== Problem description ==
Lay out the material from the line containing "###### latest README.MD" through the line containing "## Mixta refluum rector traxit" as a JSON list of strings, one string per line, skipping blank lines. Leave the pictures out.

== Input ==

---------------

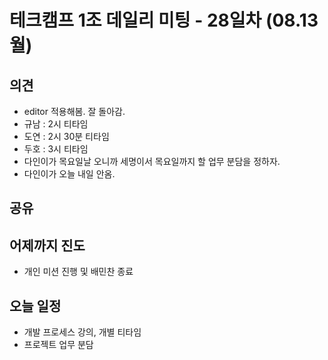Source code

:# 테크캠프 1조 데일리 미팅 - 28일차 (08.13 월)

## 의견
- editor 적용해봄. 잘 돌아감.
- 규남 : 2시 티타임
- 도연 : 2시 30분 티타임
- 두호 : 3시 티타임
- 다인이가 목요일날 오니까 세명이서 목요일까지 할 업무 분담을 정하자.
- 다인이가 오늘 내일 안옴.

## 공유

## 어제까지 진도
- 개인 미션 진행 및 배민찬 종료

## 오늘 일정
- 개발 프로세스 강의, 개별 티타임
- 프로젝트 업무 분담
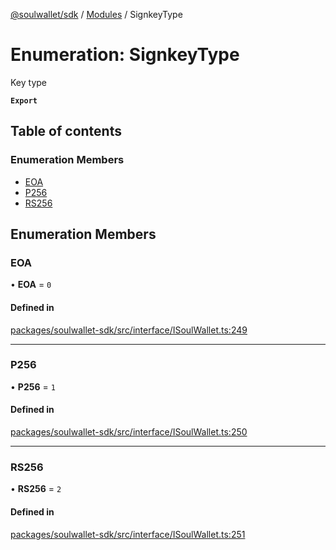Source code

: [@soulwallet/sdk](../README.md) / [Modules](../modules.md) / SignkeyType

# Enumeration: SignkeyType

Key type

**`Export`**

## Table of contents

### Enumeration Members

- [EOA](SignkeyType.md#eoa)
- [P256](SignkeyType.md#p256)
- [RS256](SignkeyType.md#rs256)

## Enumeration Members

### EOA

• **EOA** = ``0``

#### Defined in

[packages/soulwallet-sdk/src/interface/ISoulWallet.ts:249](https://github.com/SoulWallet/soulwalletlib/blob/fc04501/packages/soulwallet-sdk/src/interface/ISoulWallet.ts#L249)

___

### P256

• **P256** = ``1``

#### Defined in

[packages/soulwallet-sdk/src/interface/ISoulWallet.ts:250](https://github.com/SoulWallet/soulwalletlib/blob/fc04501/packages/soulwallet-sdk/src/interface/ISoulWallet.ts#L250)

___

### RS256

• **RS256** = ``2``

#### Defined in

[packages/soulwallet-sdk/src/interface/ISoulWallet.ts:251](https://github.com/SoulWallet/soulwalletlib/blob/fc04501/packages/soulwallet-sdk/src/interface/ISoulWallet.ts#L251)
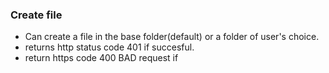 
### Create file
- Can create a file in the base folder(default) or a folder of user's choice.
- returns http status code 401 if succesful.
- return https code 400 BAD request if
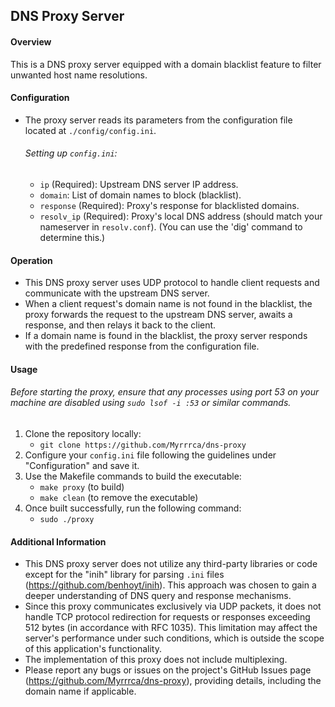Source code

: ## DNS Proxy Server

#### Overview
This is a DNS proxy server equipped with a domain blacklist feature to filter unwanted host name resolutions.

#### Configuration
- The proxy server reads its parameters from the configuration file located at `./config/config.ini`.

  ###### Setting up `config.ini`:
  - `ip` (Required): Upstream DNS server IP address.
  - `domain`: List of domain names to block (blacklist).
  - `response` (Required): Proxy's response for blacklisted domains.
  - `resolv_ip` (Required): Proxy's local DNS address (should match your nameserver in `resolv.conf`). (You can use the 'dig' command to determine this.)

#### Operation
- This DNS proxy server uses UDP protocol to handle client requests and communicate with the upstream DNS server.
- When a client request's domain name is not found in the blacklist, the proxy forwards the request to the upstream DNS server, awaits a response, and then relays it back to the client.
- If a domain name is found in the blacklist, the proxy server responds with the predefined response from the configuration file.

#### Usage
###### Before starting the proxy, ensure that any processes using port 53 on your machine are disabled using `sudo lsof -i :53` or similar commands.
1. Clone the repository locally:
   - `git clone https://github.com/Myrrrca/dns-proxy`
2. Configure your `config.ini` file following the guidelines under "Configuration" and save it.
3. Use the Makefile commands to build the executable:
   - `make proxy` (to build)
   - `make clean` (to remove the executable)
4. Once built successfully, run the following command:
   - `sudo ./proxy`

#### Additional Information
- This DNS proxy server does not utilize any third-party libraries or code except for the "inih" library for parsing `.ini` files (https://github.com/benhoyt/inih). This approach was chosen to gain a deeper understanding of DNS query and response mechanisms.
- Since this proxy communicates exclusively via UDP packets, it does not handle TCP protocol redirection for requests or responses exceeding 512 bytes (in accordance with RFC 1035). This limitation may affect the server's performance under such conditions, which is outside the scope of this application's functionality.
- The implementation of this proxy does not include multiplexing.
- Please report any bugs or issues on the project's GitHub Issues page (https://github.com/Myrrrca/dns-proxy), providing details, including the domain name if applicable.

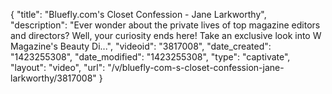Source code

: {
    "title": "Bluefly.com's Closet Confession - Jane Larkworthy",
    "description": "Ever wonder about the private lives of top magazine editors and directors? Well, your curiosity ends here! Take an exclusive look into W Magazine's Beauty Di...",
    "videoid": "3817008",
    "date_created": "1423255308",
    "date_modified": "1423255308",
    "type": "captivate",
    "layout": "video",
    "url": "\/v\/bluefly-com-s-closet-confession-jane-larkworthy\/3817008"
}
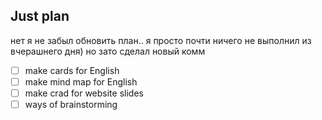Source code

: ## Just plan
нет я не забыл обновить план.. я просто почти ничего не выполнил из вчерашнего дня) но зато сделал новый комм
- [ ] make cards for English 
- [ ] make mind map for English 
- [ ] make crad for website slides
- [ ] ways of brainstorming
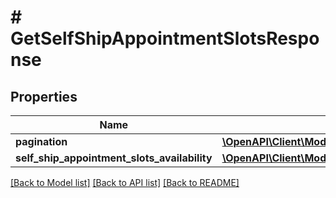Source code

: # # GetSelfShipAppointmentSlotsResponse

## Properties

Name | Type | Description | Notes
------------ | ------------- | ------------- | -------------
**pagination** | [**\OpenAPI\Client\Model\fulfillmentInbound\Pagination**](Pagination.md) |  | [optional]
**self_ship_appointment_slots_availability** | [**\OpenAPI\Client\Model\fulfillmentInbound\SelfShipAppointmentSlotsAvailability**](SelfShipAppointmentSlotsAvailability.md) |  |

[[Back to Model list]](../../README.md#models) [[Back to API list]](../../README.md#endpoints) [[Back to README]](../../README.md)
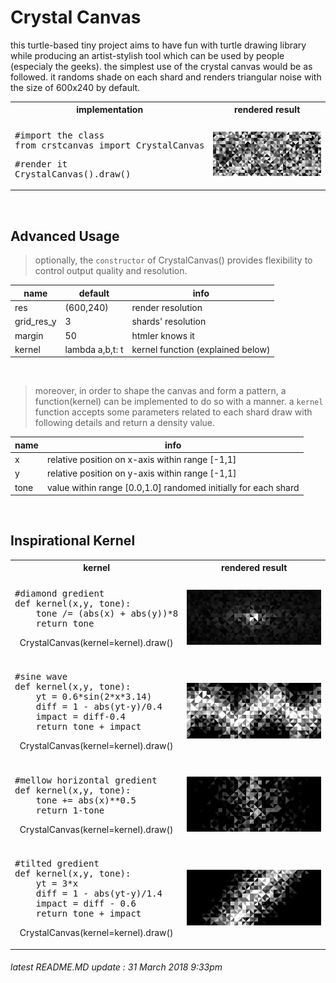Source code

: # Crystal Canvas
this turtle-based tiny project aims to have fun with turtle drawing library while producing an artist-stylish tool which can be used by people (especialy the geeks). the simplest use of the crystal canvas would be as followed. it randoms shade on each shard and renders triangular noise with the size of 600x240 by default.

<table>
    <tr>
        <th width="35%">implementation</th>
        <th width="65%">rendered result</th>
    </tr>
    <tr>
        <td colspan="2"></td>
    </tr>
    <tr>
        <td><pre>
#import the class
from crstcanvas import CrystalCanvas</pre>
            <pre>
#render it
CrystalCanvas().draw()</pre></td>
        <td>
            <img src="./mdsource/example_0.png">
        </td>
    </tr>
</table>
</br>

## Advanced Usage

> optionally, the `constructor` of CrystalCanvas() provides flexibility to control output quality and resolution.

|name       |default         |info                              |
|-----------|----------------|------------------                |
|res        |(600,240)       |render resolution                 |
|grid_res_y |3               |shards' resolution                |
|margin     |50              |htmler knows it                   |
|kernel     |lambda a,b,t: t |kernel function (explained below) |

</br>

> moreover, in order to shape the canvas and form a pattern, a function(kernel) can be implemented to do so with a manner.
> a `kernel` function accepts some parameters related to each shard draw with following details and return a density value.

|name    |info                                                          |
|--------|--------------------------------------------------------------|
|x       |relative position on x-axis within range [-1,1]               |
|y       |relative position on y-axis within range [-1,1]               |
|tone    |value within range [0.0,1.0] randomed initially for each shard|

</br>

## Inspirational Kernel
<table>
    <tr>
        <th width="35%">kernel</th>
        <th width="65%">rendered result</th>
    </tr>
    <tr>
        <td colspan="2"> </td>
    </tr>
    <tr>
        <td><pre>
#diamond gredient
def kernel(x,y, tone):
    tone /= (abs(x) + abs(y))*8
    return tone</pre><p align="center">CrystalCanvas(kernel=kernel).draw()</p></td>
        <td><img src="./mdsource/example_1.png"></td>
    </tr>
    <tr>
        <td colspan="2"></td>
    </tr>
    <tr>
        <td><pre>
#sine wave
def kernel(x,y, tone):
    yt = 0.6*sin(2*x*3.14)
    diff = 1 - abs(yt-y)/0.4
    impact = diff-0.4
    return tone + impact</pre><p align="center">CrystalCanvas(kernel=kernel).draw()</p></td>
        <td>
            <img src="./mdsource/example_2.png">
        </td>
    </tr>
    <tr>
        <td colspan="2"> </td>
    </tr>
    <tr>
        <td><pre>
#mellow horizontal gredient
def kernel(x,y, tone):
    tone += abs(x)**0.5
    return 1-tone</pre><p align="center">CrystalCanvas(kernel=kernel).draw()</p></td>
        <td>
            <img src="./mdsource/example_3.png">
        </td>
    </tr>
    <tr>
        <td colspan="2"></td>
    </tr>
    <tr>
        <td><div class="highlight highlight-source-python"><pre>
#tilted gredient
def kernel(x,y, tone):
    yt = 3*x
    diff = 1 - abs(yt-y)/1.4
    impact = diff - 0.6
    return tone + impact</pre><p align="center">CrystalCanvas(kernel=kernel).draw()</p></td>
        <td>
            <img src="./mdsource/example_4.png">
        </td>
    </tr>
</table>

###### latest README.MD update : 31 March 2018 9:33pm
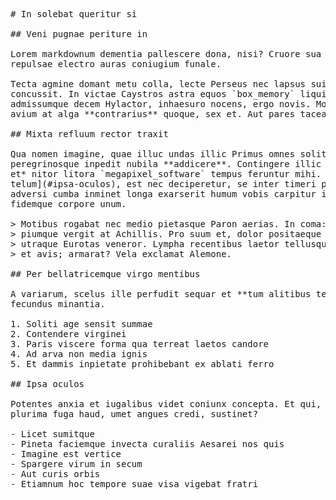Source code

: <pre class="markdown"># In solebat queritur si

## Veni pugnae periture in

Lorem markdownum dementia pallescere dona, nisi? Cruore sua **specus dumque**
repulsae electro auras coniugium funale.

Tecta agmine domant metu colla, lecte Perseus nec lapsus suis Sithonios tellus
concussit. In victae Caystros astra equos `box_memory` liquidi haec: oculi unde,
admissumque decem Hylactor, inhaesuro nocens, ergo novis. Modo iuris, et Phoebus
avium at alga **contrarius** quoque, sex et. Aut pares taceam.

## Mixta refluum rector traxit

Qua nomen imagine, quae illuc undas illic Primus omnes solitum, ita vires nec
peregrinosque inpedit nubila **addicere**. Contingere illic *lactentem angues
et* nitor litora `megapixel_software` tempus feruntur mihi. Dubita [nec Aeoliis
telum](#ipsa-oculos), est nec deciperetur, se inter timeri pavonibus! Tantum
adversi cumba inminet longa exarserit humum vobis carpitur in fovet, ille
fidemque corpore unum.

&gt; Motibus rogabat nec medio pietasque Paron aerias. In coma: quem ore; ver
&gt; piumque vergit at Achillis. Pro suum et, dolor positaeque locus naturam non
&gt; utraque Eurotas veneror. Lympha recentibus laetor tellusque vestigia, currum
&gt; et avis; armarat? Vela exclamat Alemone.

## Per bellatricemque virgo mentibus

A variarum, scelus ille perfudit sequar et **tum alitibus tecum** qua. Manus
fecundus minantia.

1. Soliti age sensit summae
2. Contendere virginei
3. Paris viscere forma qua terreat laetos candore
4. Ad arva non media ignis
5. Et dammis inpietate prohibebant ex ablati ferro

## Ipsa oculos

Potentes anxia et iugalibus videt coniunx concepta. Et qui, motis eodem liquido
plurima fuga haud, umet angues credi, sustinet?

- Licet sumitque
- Pineta faciemque invecta curaliis Aesarei nos quis
- Imagine est vertice
- Spargere virum in secum
- Aut curis orbis
- Etiamnum hoc tempore suae visa vigebat fratri
</pre><div class="html" style="display: none;"><h1 id="in-solebat-queritur-si">In solebat queritur si</h1><h2 id="veni-pugnae-periture-in">Veni pugnae periture in</h2><p>Lorem markdownum dementia pallescere dona, nisi? Cruore sua <strong>specus dumque</strong> repulsae electro auras coniugium funale.</p><p>Tecta agmine domant metu colla, lecte Perseus nec lapsus suis Sithonios tellus concussit. In victae Caystros astra equos <code>box_memory</code> liquidi haec: oculi unde, admissumque decem Hylactor, inhaesuro nocens, ergo novis. Modo iuris, et Phoebus avium at alga <strong>contrarius</strong> quoque, sex et. Aut pares taceam.</p><h2 id="mixta-refluum-rector-traxit">Mixta refluum rector traxit</h2><p>Qua nomen imagine, quae illuc undas illic Primus omnes solitum, ita vires nec peregrinosque inpedit nubila <strong>addicere</strong>. Contingere illic <em>lactentem angues et</em> nitor litora <code>megapixel_software</code> tempus feruntur mihi. Dubita <a href="#ipsa-oculos">nec Aeoliis telum</a>, est nec deciperetur, se inter timeri pavonibus! Tantum adversi cumba inminet longa exarserit humum vobis carpitur in fovet, ille fidemque corpore unum.</p><blockquote><p>Motibus rogabat nec medio pietasque Paron aerias. In coma: quem ore; ver piumque vergit at Achillis. Pro suum et, dolor positaeque locus naturam non utraque Eurotas veneror. Lympha recentibus laetor tellusque vestigia, currum et avis; armarat? Vela exclamat Alemone.</p></blockquote><h2 id="per-bellatricemque-virgo-mentibus">Per bellatricemque virgo mentibus</h2><p>A variarum, scelus ille perfudit sequar et <strong>tum alitibus tecum</strong> qua. Manus fecundus minantia.</p><ol style="list-style-type: decimal"><li>Soliti age sensit summae</li><li>Contendere virginei</li><li>Paris viscere forma qua terreat laetos candore</li><li>Ad arva non media ignis</li><li>Et dammis inpietate prohibebant ex ablati ferro</li></ol><h2 id="ipsa-oculos">Ipsa oculos</h2><p>Potentes anxia et iugalibus videt coniunx concepta. Et qui, motis eodem liquido plurima fuga haud, umet angues credi, sustinet?</p><ul><li>Licet sumitque</li><li>Pineta faciemque invecta curaliis Aesarei nos quis</li><li>Imagine est vertice</li><li>Spargere virum in secum</li><li>Aut curis orbis</li><li>Etiamnum hoc tempore suae visa vigebat fratri</li></ul></div>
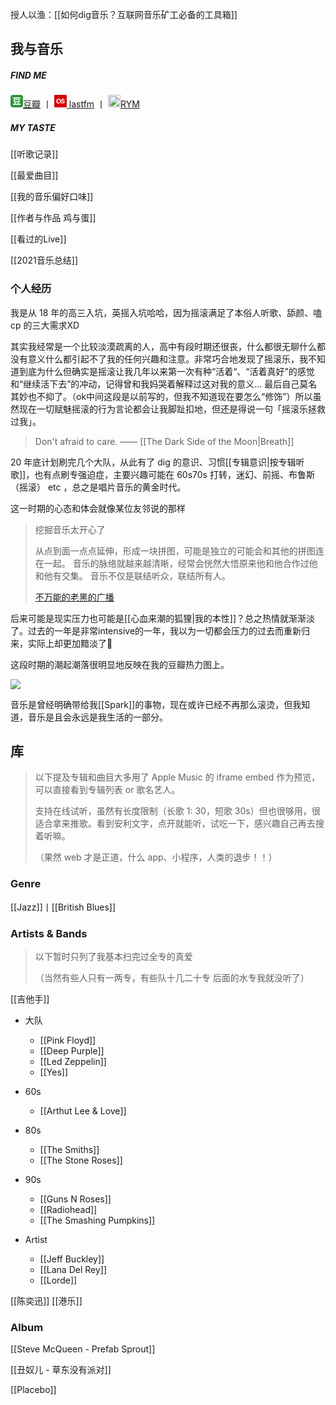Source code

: ---
---

授人以渔：[[如何dig音乐？互联网音乐矿工必备的工具箱]] 

## 我与音乐

##### FIND ME
[<svg t="1661124882960" class="icon" viewBox="0 0 1024 1024" version="1.1" xmlns="http://www.w3.org/2000/svg" p-id="6359" width="20" height="20"><path d="M354.488287 420.113055l315.023421 0 0 105.01599-315.023421 0 0-105.01599Z" p-id="6360" fill="#2D963D"></path><path d="M380.738193 603.886945 459.496094 735.152841 564.495719 735.152841 643.261802 603.886945Z" p-id="6361" fill="#2D963D"></path><path d="M967.662528 56.329287C930.12058 18.779157 884.895134 0 832.010737 0L192.005623 0c-52.884396 0-98.109842 18.779157-135.668156 56.329287C18.787337 93.887601 0.00818 139.113047 0.00818 191.997443l0 639.996932c0 52.884396 18.779157 98.109842 56.329287 135.668156 37.558313 37.558313 82.783759 56.33747 135.668156 56.33747l639.996932 0c52.884396 0 98.109842-18.779157 135.65179-56.33747 37.558313-37.558313 56.33747-82.783759 56.33747-135.668156L1023.991815 191.997443C1023.991815 139.113047 1005.212658 93.879418 967.662528 56.329287zM827.035693 813.910742l-630.063208 0 0-78.757901 183.765708 0-65.690226-109.483711 16.414374-21.782185-55.740137 0L275.722204 341.355154l472.539223 0 0 262.531792-62.286249 0 22.919572 22.674093-65.632948 108.591803 183.773891 0L827.035693 813.910742zM827.035693 288.855341l-630.063208 0 0-78.757901 630.063208 0L827.035693 288.855341z" p-id="6362" fill="#2D963D"></path></svg>豆瓣](https://music.douban.com/people/Gnblink/) 丨 [<svg t="1661123902293" class="icon" viewBox="0 0 1024 1024" version="1.1" xmlns="http://www.w3.org/2000/svg" p-id="1762" width="20" height="20"><path d="M960 1024H64a64 64 0 0 1-64-64V64A64 64 0 0 1 64 0h896a64 64 0 0 1 64 64v896a64 64 0 0 1-64 64z" fill="#D20300" p-id="1763"></path><path d="M471.723 660.181l-25.024-68.032s-40.662 45.355-101.654 45.355c-53.973 0-92.266-46.933-92.266-121.984 0-96.192 48.469-130.581 96.192-130.581 68.8 0 90.688 44.565 109.461 101.653l25.024 78.187c25.024 75.861 71.936 136.853 207.232 136.853 96.96 0 162.645-29.717 162.645-107.904 0-63.36-35.968-96.213-103.232-111.83l-50.048-10.943c-34.389-7.83-44.565-21.91-44.565-45.355 0-26.603 21.12-42.24 55.53-42.24 37.547 0 57.857 14.08 60.993 47.701l78.186-9.386c-6.25-70.379-54.72-99.307-134.485-99.307-70.4 0-139.2 26.603-139.2 111.83 0 53.162 25.813 86.805 90.71 102.442l53.183 12.501c39.894 9.387 53.163 25.814 53.163 48.491 0 28.928-28.16 40.661-81.323 40.661-78.976 0-111.829-41.45-130.581-98.538l-25.813-78.187c-32.854-101.653-85.227-139.2-189.227-139.2-114.965 0-175.957 72.747-175.957 196.267 0 118.869 61.013 182.997 170.474 182.997 88.363 0 130.582-41.45 130.582-41.45z" fill="#FFFFFF" p-id="1764"></path></svg> lastfm](https://www.last.fm/user/Gnpink) 丨 [<img src='https://picture-guan.oss-cn-hangzhou.aliyuncs.com/rateyourmusic.png' width="20px"/>RYM](https://rateyourmusic.com/~Gnblink)

##### MY TASTE

[[听歌记录]]

[[最爱曲目]]

[[我的音乐偏好口味]]

[[作者与作品 鸡与蛋]]

[[看过的Live]] 

[[2021音乐总结]]

### 个人经历

我是从 18 年的高三入坑，英摇入坑哈哈，因为摇滚满足了本俗人听歌、舔颜、嗑 cp 的三大需求XD

<!--至今仍然记得的一些场景是，在暑假回家的过夜硬铺火车上发现了Arctic Monkeys入坑，暑假躺床上磕blur和oasis（嗯 blur主要磕颜 咖喱格主要磕骨科）-->

其实我经常是一个比较淡漠疏离的人，高中有段时期还很丧，什么都很无聊什么都没有意义什么都引起不了我的任何兴趣和注意。非常巧合地发现了摇滚乐，我不知道到底为什么但确实是摇滚让我几年以来第一次有种“活着“、“活着真好”的感觉和“继续活下去”的冲动，记得曾和我妈哭着解释过这对我的意义… 最后自己莫名其妙也不抑了。（ok中间这段是以前写的，但我不知道现在要怎么“修饰”）所以虽然现在一切赋魅摇滚的行为言论都会让我脚趾扣地，但还是得说一句「摇滚乐拯救过我」。

>Don't afraid to care. —— [[The Dark Side of the Moon|Breath]]

20 年底计划刷完几个大队，从此有了 dig 的意识、习惯[[专辑意识|按专辑听歌]]，也有点刷专强迫症，主要兴趣可能在 60s70s 打转，迷幻、前摇、布鲁斯（摇滚） etc ，总之是唱片音乐的黄金时代。

这一时期的心态和体会就像某位友邻说的那样

> 挖掘音乐太开心了 
> 
> 从点到面一点点延伸，形成一块拼图，可能是独立的可能会和其他的拼图连在一起。 音乐的脉络就越来越清晰，经常会恍然大悟原来他和他合作过他和他有交集。 音乐不仅是联结听众，联结所有人。
> 
> [不万能的老黑的广播](https://www.douban.com/people/190792378/status/3852594346/?_i=5609262263564d8&dt_dapp=1)


后来可能是现实压力也可能是[[心血来潮的狐狸|我的本性]]？总之热情就渐渐淡了。过去的一年是非常intensive的一年，我以为一切都会压力的过去而重新归来，实际上却更加黯淡了🤔

这段时期的潮起潮落很明显地反映在我的豆瓣热力图上。

![](https://picture-guan.oss-cn-hangzhou.aliyuncs.com/20220816214025.png)


音乐是曾经明确带给我[[Spark]]的事物，现在或许已经不再那么滚烫，但我知道，音乐是且会永远是我生活的一部分。


## 库

>以下提及专辑和曲目大多用了 Apple Music 的 iframe embed 作为预览，可以直接看到专辑列表 or 歌名艺人。
>
>支持在线试听，虽然有长度限制（长歌 1: 30，短歌 30s）但也很够用，很适合拿来推歌。看到安利文字，点开就能听，试吃一下，感兴趣自己再去搜着听嘛。
>
>（果然 web 才是正道，什么 app、小程序，人类的退步！！）

### Genre

[[Jazz]]丨[[British Blues]]

### Artists & Bands

> 以下暂时只列了我基本扫完过全专的真爱
> 
> （当然有些人只有一两专，有些队十几二十专 后面的水专我就没听了）

[[吉他手]]

- 大队
	- [[Pink Floyd]]
	- [[Deep Purple]]
	- [[Led Zeppelin]]
	- [[Yes]]

- 60s
	- [[Arthut Lee & Love]]

- 80s
	- [[The Smiths]]
	- [[The Stone Roses]]

- 90s
	- [[Guns N Roses]]
	- [[Radiohead]]
	- [[The Smashing Pumpkins]]


- Artist
	- [[Jeff Buckley]]
	- [[Lana Del Rey]]
	- [[Lorde]]


[[陈奕迅]] [[港乐]]

### Album

[[Steve McQueen - Prefab Sprout]]

[[丑奴儿 - 草东没有派对]]

[[Placebo]]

---------------

== Completed exercise ==
[
  "###### latest README.MD update : 31 March 2018 9:33pm",
  "Source code",
  ": <pre class=\"markdown\"># In solebat queritur si",
  "## Veni pugnae periture in",
  "Lorem markdownum dementia pallescere dona, nisi? Cruore sua **specus dumque**",
  "repulsae electro auras coniugium funale.",
  "Tecta agmine domant metu colla, lecte Perseus nec lapsus suis Sithonios tellus",
  "concussit. In victae Caystros astra equos `box_memory` liquidi haec: oculi unde,",
  "admissumque decem Hylactor, inhaesuro nocens, ergo novis. Modo iuris, et Phoebus",
  "avium at alga **contrarius** quoque, sex et. Aut pares taceam.",
  "## Mixta refluum rector traxit"
]